An extension of Monday's deadline for a power-sharing government in Northern Ireland appeared possible after the leading Protestant party said it was willing to join with Catholics – but not until "an agreed date in May." British authorities, who'd threatened to disband the Northern Ireland Assembly Monday if no self-rule government was formed, said they were open to a delay. They also said a shutdown, if ordered, could perhaps be short-lived.

UN Secretary-General Ban Ki Moon dealt a major setback to the new Palestinian unity government Sunday, saying the time was not right for a meeting with its Hamas leaders. His decision was seen as damaging efforts by the joint Hamas-Fatah administration to win international recognition and a resumed flow of critical aid. Ban did meet with Palestinian Authority President Mahmoud Abbas of Fatah.

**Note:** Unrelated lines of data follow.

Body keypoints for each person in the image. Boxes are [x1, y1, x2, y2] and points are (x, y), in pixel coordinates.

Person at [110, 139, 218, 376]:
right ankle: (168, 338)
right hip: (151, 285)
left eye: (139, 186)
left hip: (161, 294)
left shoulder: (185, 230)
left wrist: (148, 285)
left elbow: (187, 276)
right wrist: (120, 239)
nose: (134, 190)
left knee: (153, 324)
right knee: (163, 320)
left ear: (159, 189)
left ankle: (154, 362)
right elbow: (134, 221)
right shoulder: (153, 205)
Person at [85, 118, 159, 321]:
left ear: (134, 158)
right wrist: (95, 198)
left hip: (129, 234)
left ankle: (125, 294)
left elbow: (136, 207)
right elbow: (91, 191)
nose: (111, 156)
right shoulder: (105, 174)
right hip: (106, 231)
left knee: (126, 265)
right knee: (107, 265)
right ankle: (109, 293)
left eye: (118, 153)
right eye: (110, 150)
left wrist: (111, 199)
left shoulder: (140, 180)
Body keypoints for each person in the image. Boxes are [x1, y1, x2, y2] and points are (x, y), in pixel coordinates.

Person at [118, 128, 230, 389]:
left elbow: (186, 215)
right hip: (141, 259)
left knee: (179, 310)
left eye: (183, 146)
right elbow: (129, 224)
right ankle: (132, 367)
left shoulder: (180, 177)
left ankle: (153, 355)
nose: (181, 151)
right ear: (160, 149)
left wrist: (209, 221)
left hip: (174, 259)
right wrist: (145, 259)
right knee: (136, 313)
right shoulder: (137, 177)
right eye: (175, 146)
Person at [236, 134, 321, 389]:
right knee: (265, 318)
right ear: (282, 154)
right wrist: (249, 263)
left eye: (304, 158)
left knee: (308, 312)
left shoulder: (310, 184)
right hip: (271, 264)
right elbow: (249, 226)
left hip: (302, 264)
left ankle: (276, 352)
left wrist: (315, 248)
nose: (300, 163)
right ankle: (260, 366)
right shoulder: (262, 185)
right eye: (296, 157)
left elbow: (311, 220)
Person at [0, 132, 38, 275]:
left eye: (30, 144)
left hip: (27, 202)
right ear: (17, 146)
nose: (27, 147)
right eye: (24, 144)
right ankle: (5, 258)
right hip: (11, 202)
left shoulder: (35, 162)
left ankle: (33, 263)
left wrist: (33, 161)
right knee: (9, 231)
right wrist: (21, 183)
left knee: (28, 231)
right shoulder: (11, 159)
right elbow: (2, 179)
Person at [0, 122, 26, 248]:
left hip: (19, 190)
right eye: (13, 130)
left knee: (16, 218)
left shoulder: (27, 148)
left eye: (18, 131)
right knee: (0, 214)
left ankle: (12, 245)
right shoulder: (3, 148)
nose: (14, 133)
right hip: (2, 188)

A two-day truce appeared in jeopardy of collapsing in Mogadishu, Somalia, Sunday, as elders of its dominant clan and Army commanders from neighboring Ethiopia reached an impasse over confiscating weapons from residents. Dozens of people were killed in fighting there last week, not counting those who died Friday when a missile strike apparently caused the crash of a giant cargo plane that had just brought supplies for African Union peacekeepers.

Fed-up members of Zimbabwean President Robert Mugabe's own party are expected to try to dump him later this week in a meeting of its central committee, reports said. Sources told The Sunday Times (London) that forces in Mugabe's ZANU-PF will threaten to form a third party if he insists on seeking another term next year. The dissent comes in the face of international condemnation over the crackdown against Mugabe's opponents, the Movement for Democratic Change. But it also is fueled by the devastated economy and warnings of famine. The government conceded last week that two-thirds of the corn crop has been wiped out by drought.

At least 60 people died and 74 others were hurt in two days of political warfare in Congo's capital, the government said Saturday. Western sources in Kinshasa claimed the number of casualties was up to four times higher. An arrest warrant was issued for defeated presidential candidate Jean-Pierre Bemba, who was given refuge in the Embassy of South Africa. Bemba denies instigating the violence.

Young supporters of Russian President Vladimir Putin held a mass rally in central Moscow Sunday, contrasting sharply with a violent crackdown the day before on marchers who tried to demonstrate against the government elsewhere. Dozens of opponents were arrested in Nizhny Novgorod, 250 miles east of Moscow, while accusing Putin of silencing dissent. News photographers saw police beating some of the protesters with truncheons. No mention was made on state-controlled TV of the incident, the third of its type since December.

Aftershocks were rattling the west coast of Honshu, Japan's largest island, Sunday, hours after a strong earthquake struck the area. At least one death and more than 170 injuries were reported as the magnitude-6.9 quake collapsed or damaged hundreds of houses, buckled roads, caused landslides, and cut off water service to the popular resort area. A tsunami warning was lifted after the tidal surge rose only six inches above normal. Two strong earthquakes also were reported off the South Pacific island nation of Vanuatu, apparently causing no significant injuries or damage.

Roughly 140 flights a day were expected to take off and land as aged Don Muang Airport in Bangkok, Thailand, reopened Sunday, six months after being decommissioned. The facility will service only domestic routes while design flaws at the new $4 billion Suvarnabhumi International are corrected.